Fun facts about Rome: Ancient Rome and superstition
Horns, horseshoes, shamrocks, purifying rituals, correct and incorrect practices ... superstition can be expressed in several ways and it is something even the most unexpected ones join.
The ancient Roman people - always considered pragmatic and concrete people, devoted to pleasures and vices, but extremely strong in certain areas - they however had so many superstitions. Some of them still exist, whereas others got lost, sometimes because of punishments by rulers who disagreed or by the citizens themselves, who could mislead some gestures.
The superstition of gestures
Have you ever spilled wine, oil, or water? According to the ancient Roman people they were bad signs, as well as meeting mules transporting ornamental burial plants in the street, or finding a hole in a bag of flour by a mouse, or even house beams damaged without an apparent reason, or animals considered "inauspicious" because of features often linked to illness.
Even Julius Caesar, as Pliny reports, suffered the influence of superstition. It is told after his cart broke during the celebrations of the Triumph, he used to repeat three spells to safety face the journey.
The remedies against bad luck
The amulets and talismans, with their vaunted esoteric and auspicious abilities, as well as the evil spells were very widespread. They used to write on the doors of the houses the word "arseverse", as a protection against the danger of frequent fires. In addition to it, they used spells of any kind, appeals to divination or magic with the purpose of exorcise evil specters, or any other disfavour.
The magic itself was considered extremely serious, so that it was severely sanctioned by the Roman laws; many people also exploited it to earn money, so creating a vaste assortment of spells and curses, some of which told also by historical evidences.

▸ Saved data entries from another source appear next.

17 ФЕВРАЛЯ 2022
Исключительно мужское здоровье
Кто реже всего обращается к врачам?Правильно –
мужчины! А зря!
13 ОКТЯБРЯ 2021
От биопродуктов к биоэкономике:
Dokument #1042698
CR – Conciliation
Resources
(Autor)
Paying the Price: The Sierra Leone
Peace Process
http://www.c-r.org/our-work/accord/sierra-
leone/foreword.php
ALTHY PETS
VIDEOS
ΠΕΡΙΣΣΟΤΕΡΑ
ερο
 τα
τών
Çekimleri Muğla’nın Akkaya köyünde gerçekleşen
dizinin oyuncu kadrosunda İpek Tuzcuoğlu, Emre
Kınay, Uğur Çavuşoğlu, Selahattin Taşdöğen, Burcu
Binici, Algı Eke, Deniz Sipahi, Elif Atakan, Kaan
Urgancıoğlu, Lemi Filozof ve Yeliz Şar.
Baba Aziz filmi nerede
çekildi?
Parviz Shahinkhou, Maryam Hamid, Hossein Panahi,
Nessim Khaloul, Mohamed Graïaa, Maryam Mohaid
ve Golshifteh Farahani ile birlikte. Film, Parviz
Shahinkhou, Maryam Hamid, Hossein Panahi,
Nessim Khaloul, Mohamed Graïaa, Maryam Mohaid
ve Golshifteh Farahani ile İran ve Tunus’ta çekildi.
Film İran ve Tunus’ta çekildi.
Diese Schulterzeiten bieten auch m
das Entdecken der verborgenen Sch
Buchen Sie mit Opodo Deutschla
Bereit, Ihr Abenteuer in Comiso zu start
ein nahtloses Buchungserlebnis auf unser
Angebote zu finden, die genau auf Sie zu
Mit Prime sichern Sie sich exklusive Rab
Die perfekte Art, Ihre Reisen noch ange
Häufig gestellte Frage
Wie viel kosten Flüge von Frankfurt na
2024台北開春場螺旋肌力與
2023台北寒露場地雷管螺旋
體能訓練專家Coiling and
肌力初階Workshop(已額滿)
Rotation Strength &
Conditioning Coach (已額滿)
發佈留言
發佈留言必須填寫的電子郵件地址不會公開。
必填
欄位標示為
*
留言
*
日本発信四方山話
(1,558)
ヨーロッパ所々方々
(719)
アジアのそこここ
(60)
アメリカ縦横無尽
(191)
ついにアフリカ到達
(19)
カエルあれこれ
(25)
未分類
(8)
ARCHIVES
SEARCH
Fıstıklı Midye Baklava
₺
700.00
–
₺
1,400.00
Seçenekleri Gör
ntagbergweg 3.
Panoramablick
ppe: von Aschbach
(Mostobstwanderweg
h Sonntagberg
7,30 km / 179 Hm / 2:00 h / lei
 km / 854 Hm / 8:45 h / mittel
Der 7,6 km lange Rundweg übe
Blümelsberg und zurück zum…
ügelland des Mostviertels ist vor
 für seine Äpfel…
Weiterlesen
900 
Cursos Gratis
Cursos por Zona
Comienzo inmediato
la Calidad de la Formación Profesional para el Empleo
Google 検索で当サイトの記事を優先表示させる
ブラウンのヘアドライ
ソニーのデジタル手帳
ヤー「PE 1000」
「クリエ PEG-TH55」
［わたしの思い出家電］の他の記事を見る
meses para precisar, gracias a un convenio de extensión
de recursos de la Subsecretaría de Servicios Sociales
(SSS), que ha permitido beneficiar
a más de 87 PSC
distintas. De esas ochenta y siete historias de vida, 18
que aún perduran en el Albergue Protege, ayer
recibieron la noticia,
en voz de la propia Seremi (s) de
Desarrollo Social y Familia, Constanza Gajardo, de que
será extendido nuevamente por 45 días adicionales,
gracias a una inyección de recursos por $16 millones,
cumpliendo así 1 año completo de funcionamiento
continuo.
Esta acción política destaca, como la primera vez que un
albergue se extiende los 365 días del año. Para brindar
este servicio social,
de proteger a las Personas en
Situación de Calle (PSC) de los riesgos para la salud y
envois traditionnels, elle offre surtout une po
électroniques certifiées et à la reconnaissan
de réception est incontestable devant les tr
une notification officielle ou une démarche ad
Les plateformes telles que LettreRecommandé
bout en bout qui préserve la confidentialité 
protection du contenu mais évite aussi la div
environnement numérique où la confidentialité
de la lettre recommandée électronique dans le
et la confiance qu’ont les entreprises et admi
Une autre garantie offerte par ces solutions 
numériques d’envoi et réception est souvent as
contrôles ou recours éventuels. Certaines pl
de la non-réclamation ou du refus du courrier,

The origin of superstitions
It is always important to consider that the ancient Roman people, as well as every ancient population perennially expanding suffered the strong influence of the countries culture they fought and sometimes annexed to their territories. It is not a coincidence the Roman religious pantheon almost entirely derives by the Greek one, or that many holy Egyptian images, such as the cat, found their place in the Empire, effectively becoming part of the Roman culture itself.
Many of the superstitions, some still surviving nowadays, were nothing more than deformed versions of myths or fears of something, suche as the fear of lightning, extremely damaging and frightening, or fire, a great enemy of any house of the time.
The calendar and superstition
However, the idea of good and bad omen was not limited to gestures, or rites of various kinds. The Roman calendar actually was divided between "good" (dies fasti) and "bad" days (dies nefasti): the former were moments when to carry out certain activities, such as the administration of justice, a deal, sowing or departing for a journey; the bad days, the unlucky ones, were a warning to avoid doing these actions.
Nones, ides and the second day of the month were "off-limits" for decisions or events, and also the dates of particularly negative or disastrous events were inauspicious: July 18th, for example. was the day of the Roman defeat by the Gauls in 387 BC, so it was marked on the calendar as "Gallic catastrophe"; today, some proverbs concerning planets symbolizing bad days for specific actions still survive. It is not a coincidence, however, that churchmen and priests used to take care of the calendar and that, on the basis of purely ideal digressions, they cut off "normal" days or reintroduced "positive" days in periods where they were usually present only negative dates.
There are several evidences of this superstitious past fused with esotericism. There are even some archaeological sites, such as that of the ancient sacred wood dedicated to Anna Perenna - a very ancient esoteric character -, concerning black magic and mystical practices.
Many places, especially the oldest ones, were often shaped by the beliefs of the time, passing from being sites for vital, positive rites, fundamental for Roman society, to places used for the practice of malicious, harmful rituals, with curses and spells, able to cause pain to third parties.
Tour of Roman esoterism
For these reasons, Rome has always been a very famous destination where to discover esoteric traditions: mystery and exoticism lovers find the charm of lost and forgotten rituals in the Roman lands, and real "trips" often take place for new adepts or just curious people. Much of the Lazio territory is considered precious and rich in "focal points" where to have sensory experiences of any kind.
Excluding the simple rituals of "evil eye", or exorcisms and curses, the inevitable fascination of ancient territories where many religious or simply esoteric rituals took place, adds to Rome one more tip to the mystery of the Eternal City, making the ancient remains a way to join again the forgotten traditions and "sources of power".
Esoteric Rome is a subdued panorama people not interested in it can't see; it provides the surreal investigators with a fatal attraction for visiting places apparently without charm for those who cannot imagine their strange past.
So if you are looking for another, the umpteenth reason to visit Rome, discovering the reasons why we are still victims of strange - but necessary for some people - gestures, could certainly be the right reason.
Just remember not to go there alone and without due protections: being victim of superstitions could lead you to have frightening extrasensory experiences!